By Chip Brown
Charles S. Houston, who died at 96 this fall, was one of the legendary mountaineers of the 20th century, more famous for the summits he didn’t reach than the ones he did. In 1953, following his brush with death after his second attempt on K2, Houston tackled the question of “Why climb?” “It is the chance to be briefly free of the small concerns of our common lives, to strip off the nonessentials, to come down to the core of life itself,” he wrote. “Food, shelter, friends — these are the essentials, these plus faith and purpose and a deep and unrelenting determination.”
This was the essence of Houston himself, his drive, his humanism, his reservoir of optimism and resilience. When he quit Himalayan climbing at age 40, he turned his energy to the study of the effects of altitude and became the dean of mountain medicine. For 12 years he led the High Altitude Physiology Study on Mount Logan, the highest peak in Canada. I was one of eight guinea pigs recruited for the HAPS season in 1975. We were based at a camp on the wild shores of Kluane Lake in the Yukon Territory.

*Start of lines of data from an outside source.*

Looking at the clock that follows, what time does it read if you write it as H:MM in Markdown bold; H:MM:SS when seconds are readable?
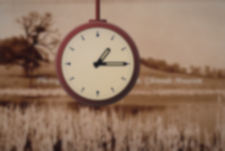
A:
**1:15**
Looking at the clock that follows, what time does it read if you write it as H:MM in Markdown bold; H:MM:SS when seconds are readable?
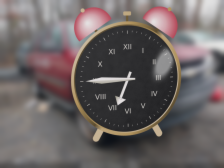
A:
**6:45**
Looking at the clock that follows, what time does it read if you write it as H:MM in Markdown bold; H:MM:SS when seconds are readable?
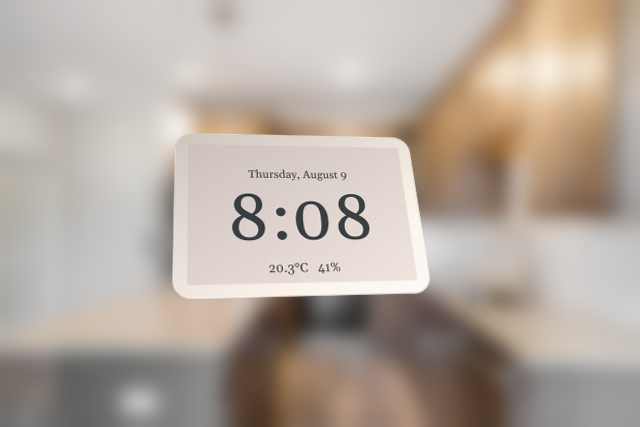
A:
**8:08**
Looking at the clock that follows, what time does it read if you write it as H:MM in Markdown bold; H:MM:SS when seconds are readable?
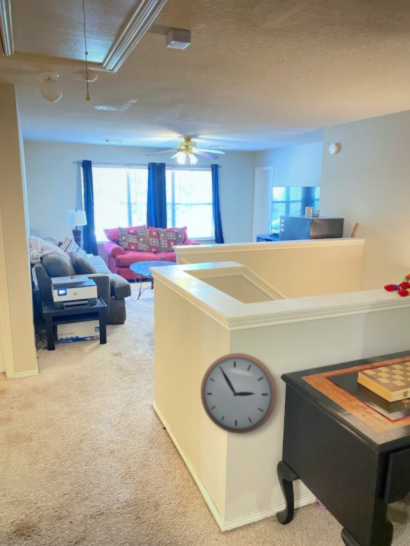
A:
**2:55**
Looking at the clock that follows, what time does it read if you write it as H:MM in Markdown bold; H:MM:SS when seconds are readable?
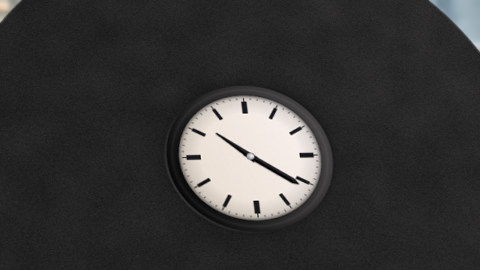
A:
**10:21**
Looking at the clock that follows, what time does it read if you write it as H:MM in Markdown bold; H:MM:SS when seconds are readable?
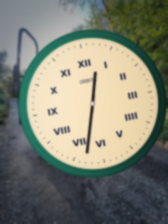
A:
**12:33**
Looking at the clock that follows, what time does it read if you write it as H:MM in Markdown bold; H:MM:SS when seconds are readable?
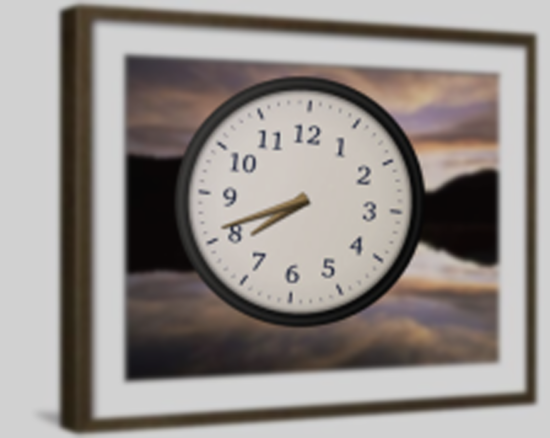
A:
**7:41**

One day toward the end, some of us took off for a scramble up Sheep Mountain overlooking Kluane Lake. We climbed for hours. We saw blond grizzlies and the transcendent light of the St. Elias ice fields. Then we undid our hours of climbing in 60 joyful minutes of descending on a voluptuously soft and untracked scree slope. At the bottom we flung ourselves into the icy lake. When Charlie drove up, I asked him where he’d go if he had no data to glean, no reports to write. “I’d go that way,” he said, gesturing not to the south and west, where the great peaks and all but impassable ice fields of the St. Elias Range lie, but to the north — to the green, round-shouldered wilderness of the Kluane Range. “You could walk for days. There’s nothing back there. God’s country.” He was 62 that summer. The glorious ordeals of his youth in the extreme parts of the world were done, but not what he once called “the lure of unknown regions beyond the rim of experience.”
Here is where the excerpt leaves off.